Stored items
•••••

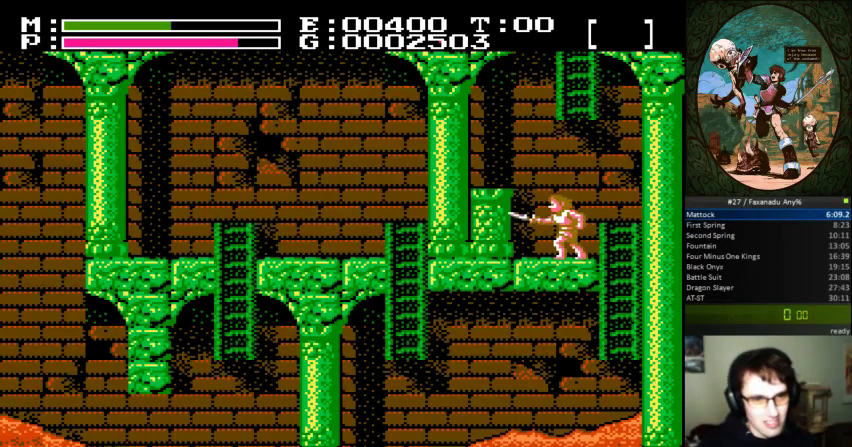
{"buttons": [], "events": [[100, "START", "up"]]}
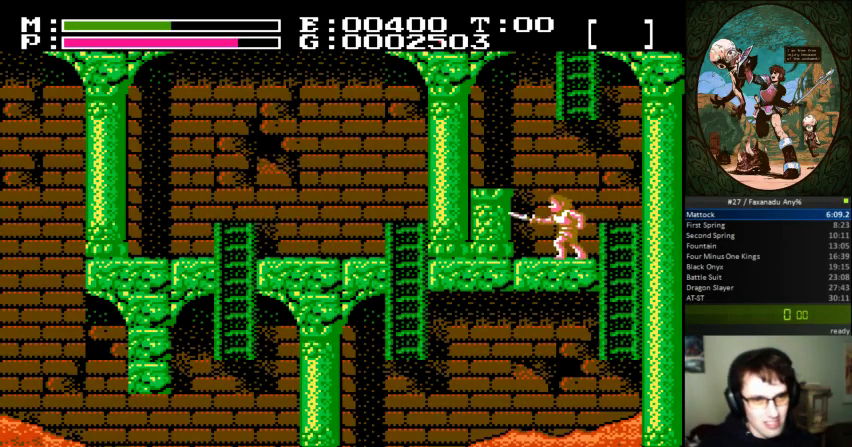
{"buttons": ["START"], "events": [[467, "START", "down"]]}
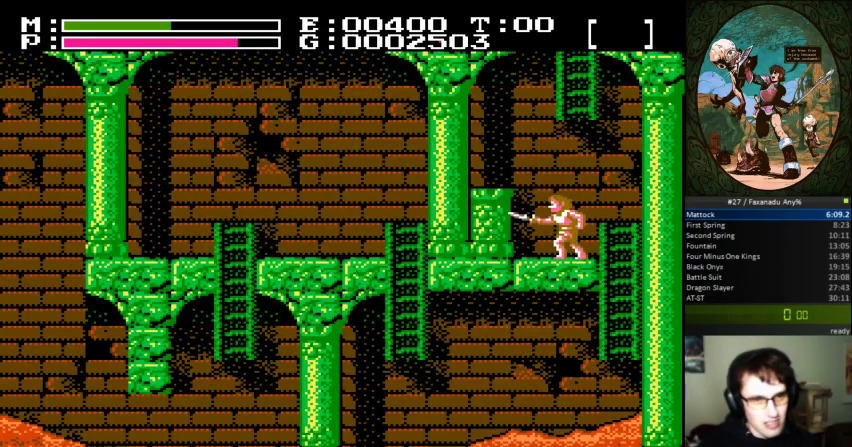
{"buttons": [], "events": [[100, "START", "up"]]}
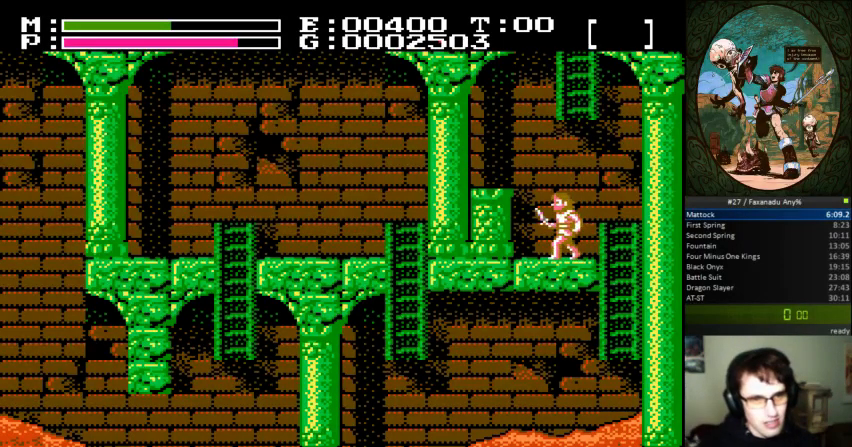
{"buttons": ["B"], "events": [[467, "B", "down"]]}
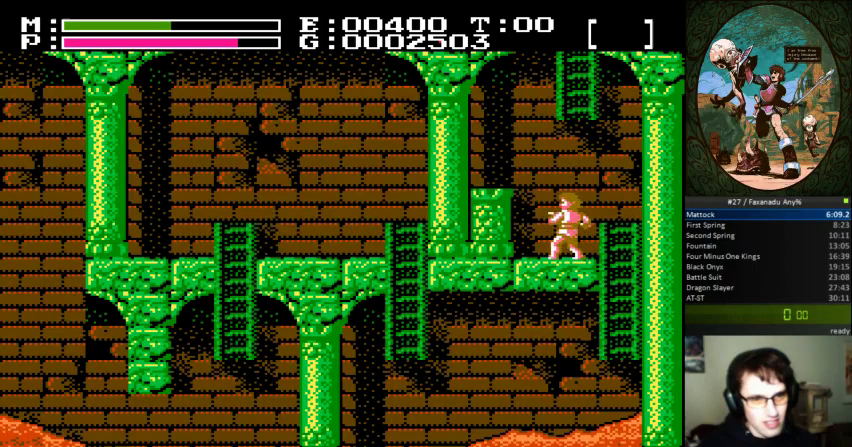
{"buttons": [], "events": [[67, "B", "up"], [133, "START", "down"], [367, "START", "up"]]}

•••••

__Exercise objective__: The answer must repeat every record exactly, with all pictures left out.

__Written solution__:
{"buttons": [], "events": [[100, "START", "up"]]}
{"buttons": ["START"], "events": [[467, "START", "down"]]}
{"buttons": [], "events": [[100, "START", "up"]]}
{"buttons": ["B"], "events": [[467, "B", "down"]]}
{"buttons": [], "events": [[67, "B", "up"], [133, "START", "down"], [367, "START", "up"]]}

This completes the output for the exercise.